* _What is needed_
Repeat nothing but the lines below running from the one containing "When Rep. Alexandria" to the one containing "Hughes ★ | | Signet #57 |". Keep both end lines.

* _Supplied information_
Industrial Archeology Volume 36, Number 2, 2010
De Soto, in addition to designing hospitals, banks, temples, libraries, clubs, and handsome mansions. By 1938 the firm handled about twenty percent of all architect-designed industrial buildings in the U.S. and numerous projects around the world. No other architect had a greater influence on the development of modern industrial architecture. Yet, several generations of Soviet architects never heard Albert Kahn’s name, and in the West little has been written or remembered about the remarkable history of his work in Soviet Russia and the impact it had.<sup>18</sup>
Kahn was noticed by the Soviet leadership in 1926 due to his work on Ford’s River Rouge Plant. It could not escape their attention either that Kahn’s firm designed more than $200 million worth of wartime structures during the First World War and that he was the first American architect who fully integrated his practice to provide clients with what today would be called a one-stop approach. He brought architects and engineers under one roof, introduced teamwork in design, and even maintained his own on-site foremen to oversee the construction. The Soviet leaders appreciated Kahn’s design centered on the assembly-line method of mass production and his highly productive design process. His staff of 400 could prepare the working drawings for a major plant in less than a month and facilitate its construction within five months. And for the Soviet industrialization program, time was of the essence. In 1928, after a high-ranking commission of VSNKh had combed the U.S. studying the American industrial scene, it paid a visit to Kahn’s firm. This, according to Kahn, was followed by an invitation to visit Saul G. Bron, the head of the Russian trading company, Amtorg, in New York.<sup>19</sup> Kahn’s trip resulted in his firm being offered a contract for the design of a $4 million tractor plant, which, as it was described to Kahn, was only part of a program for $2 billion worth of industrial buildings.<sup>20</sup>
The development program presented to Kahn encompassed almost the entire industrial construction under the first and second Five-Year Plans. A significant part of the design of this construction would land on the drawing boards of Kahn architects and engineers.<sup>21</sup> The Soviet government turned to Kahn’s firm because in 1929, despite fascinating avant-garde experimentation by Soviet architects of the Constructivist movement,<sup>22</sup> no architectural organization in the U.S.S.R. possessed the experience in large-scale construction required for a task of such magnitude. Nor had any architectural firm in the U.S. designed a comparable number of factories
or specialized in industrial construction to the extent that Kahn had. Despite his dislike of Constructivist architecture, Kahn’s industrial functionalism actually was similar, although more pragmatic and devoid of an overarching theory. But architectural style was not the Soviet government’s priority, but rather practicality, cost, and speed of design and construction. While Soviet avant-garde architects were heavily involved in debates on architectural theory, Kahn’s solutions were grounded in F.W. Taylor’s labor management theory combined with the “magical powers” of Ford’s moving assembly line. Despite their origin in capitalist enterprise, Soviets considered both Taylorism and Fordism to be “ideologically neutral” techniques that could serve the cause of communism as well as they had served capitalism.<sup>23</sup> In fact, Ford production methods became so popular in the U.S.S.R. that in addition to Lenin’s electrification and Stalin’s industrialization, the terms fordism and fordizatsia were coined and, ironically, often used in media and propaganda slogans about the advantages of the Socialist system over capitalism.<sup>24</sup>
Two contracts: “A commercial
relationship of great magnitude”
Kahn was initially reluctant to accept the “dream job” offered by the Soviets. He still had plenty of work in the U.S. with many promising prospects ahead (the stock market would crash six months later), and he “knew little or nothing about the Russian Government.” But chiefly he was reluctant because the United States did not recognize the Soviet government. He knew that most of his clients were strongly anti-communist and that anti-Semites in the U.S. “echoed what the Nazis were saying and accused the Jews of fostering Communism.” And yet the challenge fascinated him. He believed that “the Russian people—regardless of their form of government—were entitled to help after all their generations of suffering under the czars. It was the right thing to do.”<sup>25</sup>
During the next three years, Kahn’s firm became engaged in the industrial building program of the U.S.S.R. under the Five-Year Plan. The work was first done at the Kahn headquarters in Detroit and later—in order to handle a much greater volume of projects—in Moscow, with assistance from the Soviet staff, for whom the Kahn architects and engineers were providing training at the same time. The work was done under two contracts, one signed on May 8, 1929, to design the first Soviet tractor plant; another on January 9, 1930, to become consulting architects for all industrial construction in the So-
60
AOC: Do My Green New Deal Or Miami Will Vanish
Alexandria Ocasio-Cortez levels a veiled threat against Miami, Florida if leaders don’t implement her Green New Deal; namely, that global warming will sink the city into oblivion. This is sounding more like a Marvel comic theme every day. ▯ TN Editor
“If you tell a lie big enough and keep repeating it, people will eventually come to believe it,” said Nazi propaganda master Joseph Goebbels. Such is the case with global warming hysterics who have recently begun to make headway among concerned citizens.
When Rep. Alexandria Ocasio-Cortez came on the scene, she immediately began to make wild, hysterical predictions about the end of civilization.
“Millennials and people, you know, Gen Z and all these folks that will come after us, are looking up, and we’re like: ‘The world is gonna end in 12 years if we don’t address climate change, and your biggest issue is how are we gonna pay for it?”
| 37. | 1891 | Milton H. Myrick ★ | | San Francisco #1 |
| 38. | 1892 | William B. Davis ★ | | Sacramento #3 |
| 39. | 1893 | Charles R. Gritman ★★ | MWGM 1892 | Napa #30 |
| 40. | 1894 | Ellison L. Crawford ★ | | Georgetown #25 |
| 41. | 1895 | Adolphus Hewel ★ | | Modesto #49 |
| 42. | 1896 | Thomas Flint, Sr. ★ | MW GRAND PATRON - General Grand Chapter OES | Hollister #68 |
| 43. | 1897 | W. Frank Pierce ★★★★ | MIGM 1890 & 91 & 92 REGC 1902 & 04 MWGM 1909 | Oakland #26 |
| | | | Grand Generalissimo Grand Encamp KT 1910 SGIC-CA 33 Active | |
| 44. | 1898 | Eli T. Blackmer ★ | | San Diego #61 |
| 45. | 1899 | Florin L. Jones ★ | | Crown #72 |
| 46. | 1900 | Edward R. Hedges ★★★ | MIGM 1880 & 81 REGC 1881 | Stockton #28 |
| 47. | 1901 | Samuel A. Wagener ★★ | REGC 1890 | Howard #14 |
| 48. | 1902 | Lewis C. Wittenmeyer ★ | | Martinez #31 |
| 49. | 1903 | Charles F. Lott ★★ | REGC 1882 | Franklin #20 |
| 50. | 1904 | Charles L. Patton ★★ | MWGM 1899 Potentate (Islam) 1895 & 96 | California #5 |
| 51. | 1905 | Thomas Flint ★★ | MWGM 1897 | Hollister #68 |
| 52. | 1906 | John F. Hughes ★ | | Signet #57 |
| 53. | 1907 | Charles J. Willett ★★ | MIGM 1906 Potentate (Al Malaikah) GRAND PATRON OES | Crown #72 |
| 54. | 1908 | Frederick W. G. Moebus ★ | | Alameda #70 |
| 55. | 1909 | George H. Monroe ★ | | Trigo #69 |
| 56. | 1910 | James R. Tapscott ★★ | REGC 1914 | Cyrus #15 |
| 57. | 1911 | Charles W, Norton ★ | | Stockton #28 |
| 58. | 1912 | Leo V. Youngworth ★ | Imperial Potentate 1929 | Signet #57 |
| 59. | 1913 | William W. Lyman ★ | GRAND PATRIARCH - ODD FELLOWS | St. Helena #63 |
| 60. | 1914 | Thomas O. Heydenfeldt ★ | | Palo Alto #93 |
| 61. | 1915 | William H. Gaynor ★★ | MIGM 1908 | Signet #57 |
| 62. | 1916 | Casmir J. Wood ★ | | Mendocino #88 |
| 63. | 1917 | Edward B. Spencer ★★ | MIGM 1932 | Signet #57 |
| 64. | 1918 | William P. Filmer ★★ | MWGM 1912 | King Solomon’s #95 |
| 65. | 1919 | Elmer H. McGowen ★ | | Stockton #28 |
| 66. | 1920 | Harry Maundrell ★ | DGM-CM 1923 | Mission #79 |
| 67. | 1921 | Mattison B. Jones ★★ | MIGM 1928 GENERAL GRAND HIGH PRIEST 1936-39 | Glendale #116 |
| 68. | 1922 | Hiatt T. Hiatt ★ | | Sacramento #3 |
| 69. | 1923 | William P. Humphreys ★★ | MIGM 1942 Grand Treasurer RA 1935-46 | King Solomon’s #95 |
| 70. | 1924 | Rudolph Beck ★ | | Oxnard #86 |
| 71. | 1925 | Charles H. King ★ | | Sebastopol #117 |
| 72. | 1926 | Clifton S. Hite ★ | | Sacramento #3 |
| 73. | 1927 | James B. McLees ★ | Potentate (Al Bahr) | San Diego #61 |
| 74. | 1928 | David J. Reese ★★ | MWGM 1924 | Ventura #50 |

* _Task response_
When Rep. Alexandria Ocasio-Cortez came on the scene, she immediately began to make wild, hysterical predictions about the end of civilization.
“Millennials and people, you know, Gen Z and all these folks that will come after us, are looking up, and we’re like: ‘The world is gonna end in 12 years if we don’t address climate change, and your biggest issue is how are we gonna pay for it?”
| 37. | 1891 | Milton H. Myrick ★ | | San Francisco #1 |
| 38. | 1892 | William B. Davis ★ | | Sacramento #3 |
| 39. | 1893 | Charles R. Gritman ★★ | MWGM 1892 | Napa #30 |
| 40. | 1894 | Ellison L. Crawford ★ | | Georgetown #25 |
| 41. | 1895 | Adolphus Hewel ★ | | Modesto #49 |
| 42. | 1896 | Thomas Flint, Sr. ★ | MW GRAND PATRON - General Grand Chapter OES | Hollister #68 |
| 43. | 1897 | W. Frank Pierce ★★★★ | MIGM 1890 & 91 & 92 REGC 1902 & 04 MWGM 1909 | Oakland #26 |
| | | | Grand Generalissimo Grand Encamp KT 1910 SGIC-CA 33 Active | |
| 44. | 1898 | Eli T. Blackmer ★ | | San Diego #61 |
| 45. | 1899 | Florin L. Jones ★ | | Crown #72 |
| 46. | 1900 | Edward R. Hedges ★★★ | MIGM 1880 & 81 REGC 1881 | Stockton #28 |
| 47. | 1901 | Samuel A. Wagener ★★ | REGC 1890 | Howard #14 |
| 48. | 1902 | Lewis C. Wittenmeyer ★ | | Martinez #31 |
| 49. | 1903 | Charles F. Lott ★★ | REGC 1882 | Franklin #20 |
| 50. | 1904 | Charles L. Patton ★★ | MWGM 1899 Potentate (Islam) 1895 & 96 | California #5 |
| 51. | 1905 | Thomas Flint ★★ | MWGM 1897 | Hollister #68 |
| 52. | 1906 | John F. Hughes ★ | | Signet #57 |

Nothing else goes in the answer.